It is now February, and Valentine’s Day is upon us. Now that Leila is 6, she is old enough to really understand what these holidays mean, and to be excited by them. She looks forward to each one on the calendar, because it means that there is some new reason to celebrate. And her excitement about the holidays is contagious; suddenly days that meant only a little bit are now a lot more fun.
Which brings us back to Valentine’s Day. A friend of mine forwarded me the cutest idea; everyday for the month before Valentine’s Day, I would write a compliment on a heart of colored construction paper and tape it to her door. The idea is that by the time Valentine’s Day rolls around, her door is covered in hearts that don’t just show her how much she is loved, they reaffirm all of the wonderful things that make her special. The first five were easy: You are an awesome ballerina! Your smile is brighter than sunshine! You are the smartest girl in the whole world! But as the days grew on, I discovered myself struggling. The compliments that started to spring to my mind first were all physical observations. Your hair is perfect, you have such pretty eyes, you are the most beautiful girl in the world. And that was after some real thought, because after around the fifteenth day, coming up with any compliments at all suddenly – I am ashamed to say – became a struggle. I even secretly considered googling good compliments for little girls during some down time at work.
Wait a minute! What was happening here? Since when was it hard to come up with 30 compliments for my baby? And why were the first ones that sprung to mind based on her outside? I mean, I compliment my baby all the time…right?
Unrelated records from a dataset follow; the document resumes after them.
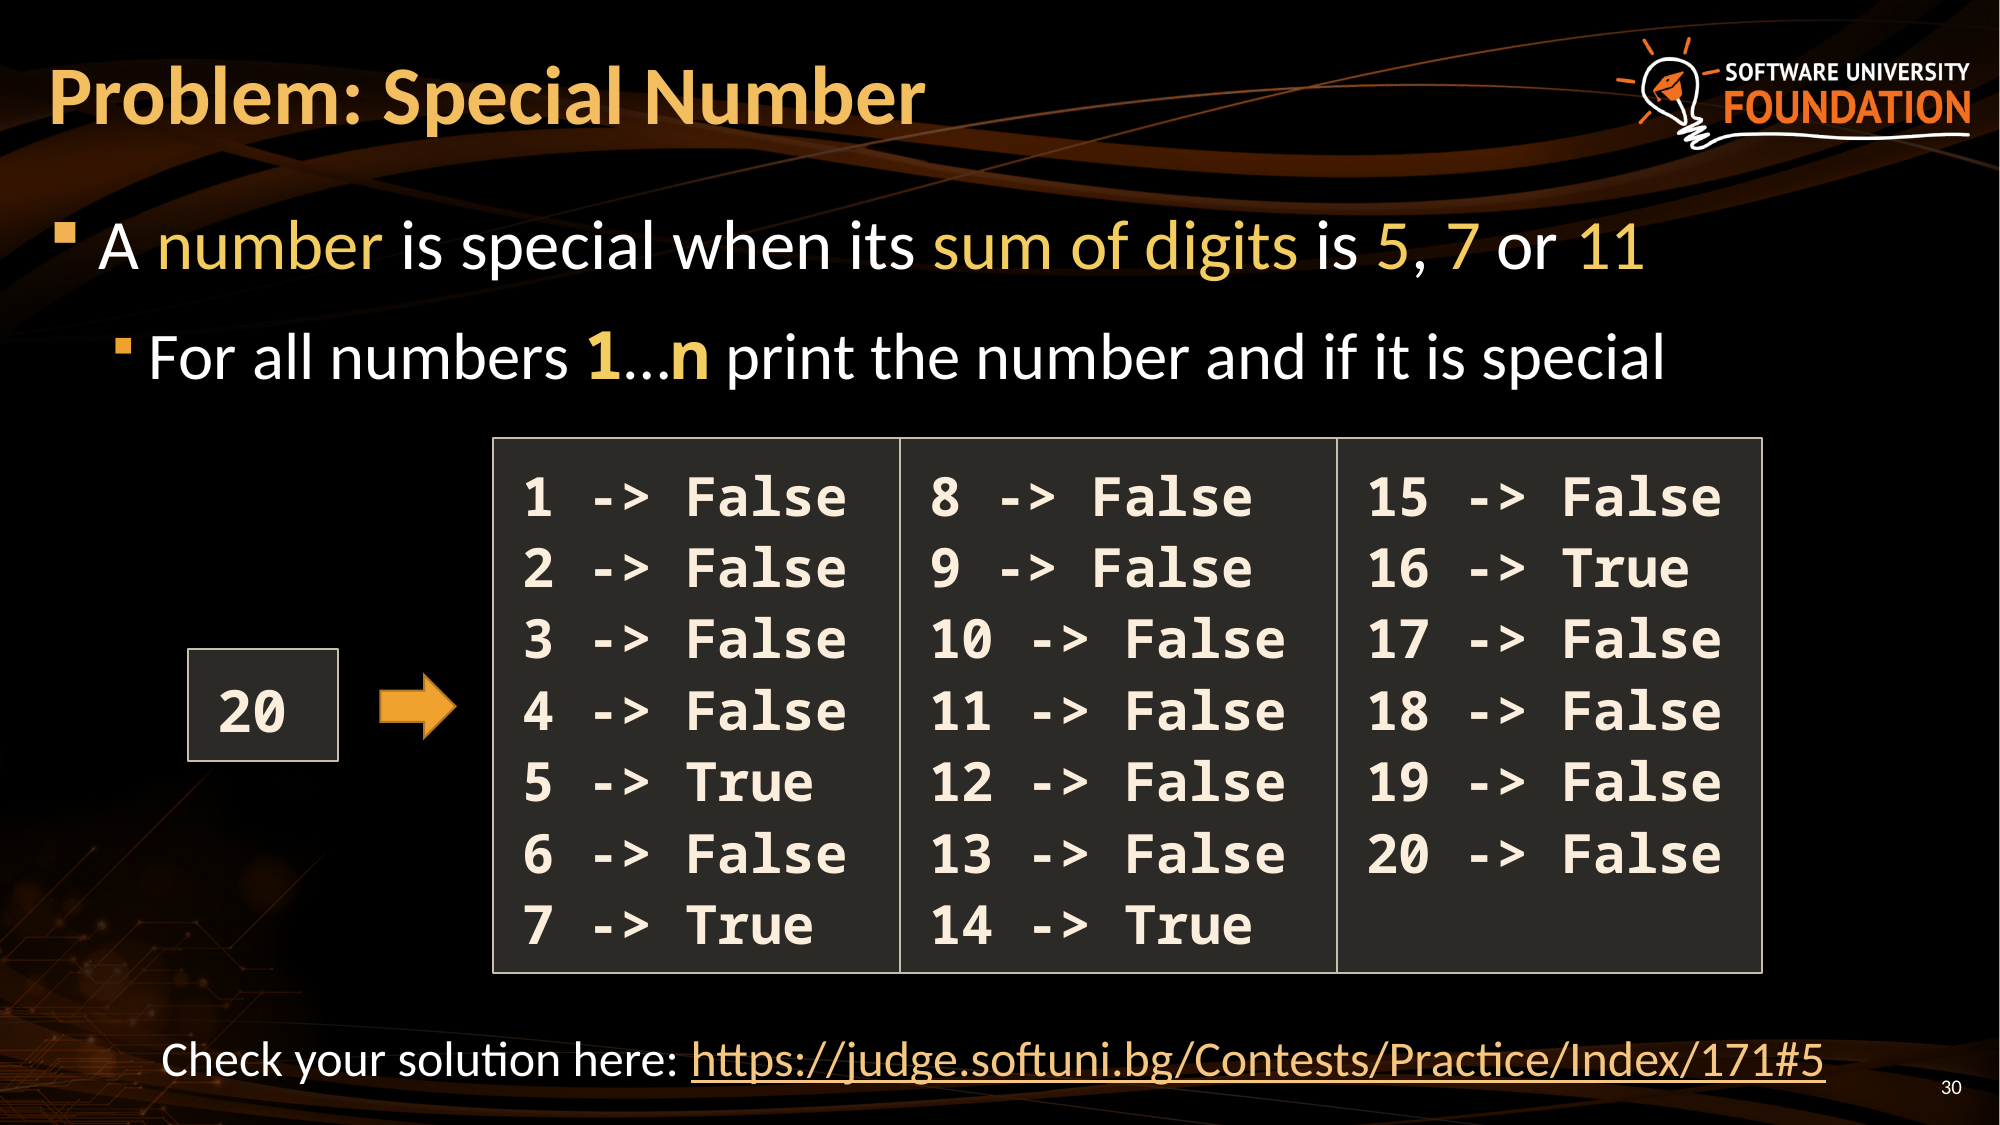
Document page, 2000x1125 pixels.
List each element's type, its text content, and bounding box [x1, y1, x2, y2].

text_box 8 -> False 9 -> False 10 -> False 11 -> False 12 -> False 13 -> False 14 -> True [899, 437, 1336, 974]
title Problem: Special Number [30, 6, 1602, 189]
text_box 20 [187, 649, 338, 762]
picture [0, 0, 2000, 1125]
text_box [379, 672, 457, 741]
text_box 1 -> False 2 -> False 3 -> False 4 -> False 5 -> True 6 -> False 7 -> True [493, 437, 899, 974]
text_box 15 -> False 16 -> True 17 -> False 18 -> False 19 -> False 20 -> False [1336, 437, 1763, 974]
list A number is special when its sum of digits is 5, 7 or 11 For all numbers 1…n print the number and if it is special [31, 188, 1968, 1103]
text_box Check your solution here: https://judge.softuni.bg/Contests/Practice/Index/171#5 [124, 1019, 1863, 1095]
Right? I got to thinking, really thinking, about the notion of a compliment. It is reaffirming, it is encouraging, it is loving. Anything that positive should happen all the time. But does it? Or does the compliment come second to the correction?
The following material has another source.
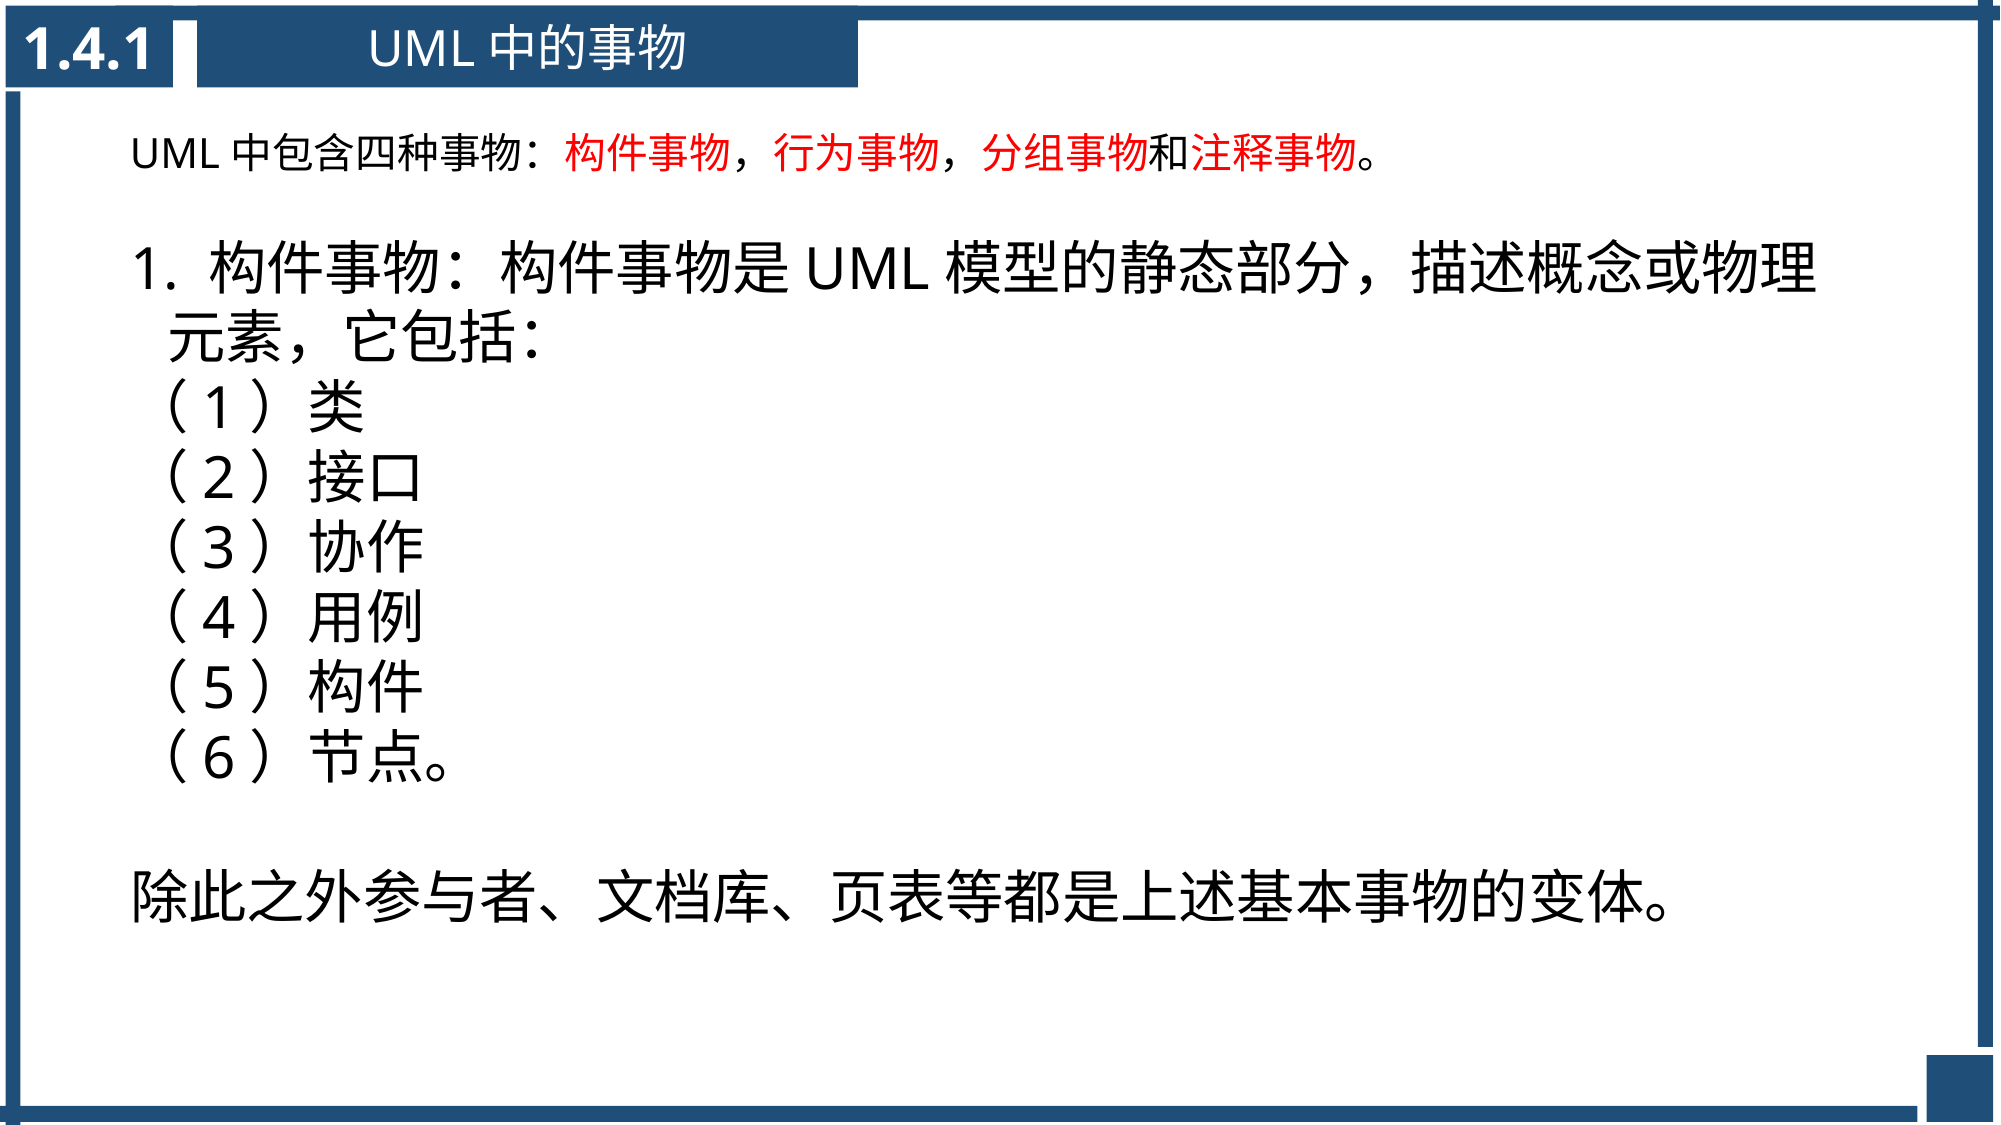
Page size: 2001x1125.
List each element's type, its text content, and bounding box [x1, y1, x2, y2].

What has been amazing though, is that this little exercise has forced me to sit down and consider all these things. This simple little activity that has taken five minutes out of my day has pushed me to focus on my baby’s strengths, not her flaws. It is making me dig past the surface of cute smiles, shining eyes and springy curls, find the true value in my baby, and then lift it up in her face to her to marvel at also. Her compliments are less obvious and more meaningful: You are a wonderful listener; you are a leader; you have a heart of gold; your kindness is amazing; you are as talented as you are smart as you are kind; everyday you make choices that make mommy and daddy proud. And with each heart I cut out and taped to her door, I began to realize that the problem is not that I don’t have anything positive to say about her; it is that I just haven’t developed the habit of expressing it as often as I should. It is so much easier to correct inappropriate behavior, or compliment what is obvious, like a little girl’s smile or her outfit. But I am promising myself today that everyday I have an opportunity to remind my baby about all the things that make her wonderful and I will take advantage of it. Thank goodness for Cupid and his lessons of love!